Refusing chickenpox vaccine puts children at risk, study finds

Jan 4 2010 - 5:58pm

Children whose parents refuse to let them be vaccinated for chickenpox are nine times as likely as vaccinated children to develop chickenpox that requires medical attention, researchers reported Monday.

Although the conclusion may seem self-evident, it reflects a growing problem with childhood immunizations, said epidemiologist Jason M. Glanz of Kaiser Permanente's Institute for Health Research in Denver, the lead author of the report in the Annals of Internal Medicine. Immunizations have been so successful, he said, that some parents are becoming more concerned about the risks of vaccines than they are about the illness.

"Vaccines are becoming victims of their own success," he said.

The vaccine for chickenpox, formally known as varicella, is one parents are most likely to skip because they believe the disease is the least serious preventable childhood illness. But before the varicella vaccine was introduced in 1995, about 4 million U.S. children contracted chickenpox every year, with 10,000 hospitalizations and 100 deaths. Those figures have subsequently been reduced by more than 80 percent.

Chickenpox is characterized by a high fever, an itchy rash, red spots or blisters all over the body, and malaise. It also renders children more susceptible to other infections and can leave permanent scarring.

Complications can be especially severe in children with compromised immune systems due to AIDS, certain other diseases and anti-rejection treatments after transplants. Such children frequently cannot be immunized, and the best way to prevent them from falling ill is to inoculate other children in the community, blocking the spread of the disease.

Glanz and his colleagues studied the electronic health records of 86,993 children ages 1 through 8 who were members of the managed-care group Kaiser Permanente Colorado, identifying 133 physician-confirmed cases of varicella. They then compared these children to 493 others, matched for age and gender, who were not infected.

━━━━━━━━━━━━━━━━

_Goal of the exercise_.
Answer these questions from the chickenpox vaccine article, marking each answer (a), (b) or (c) on its own line:
(a) How many times as likely are unvaccinated children to develop chickenpox that requires medical attention?
(b) In what year was the varicella vaccine introduced?
(c) How many children's electronic health records did the researchers study?

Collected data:
━━━━━━━━━━━━━━━━

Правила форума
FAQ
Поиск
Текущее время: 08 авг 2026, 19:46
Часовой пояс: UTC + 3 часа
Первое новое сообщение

━━━━━━━━━━━━━━━━

_Exercise solution_.
(a) Nine times as likely.
(b) 1995.
(c) 86,993.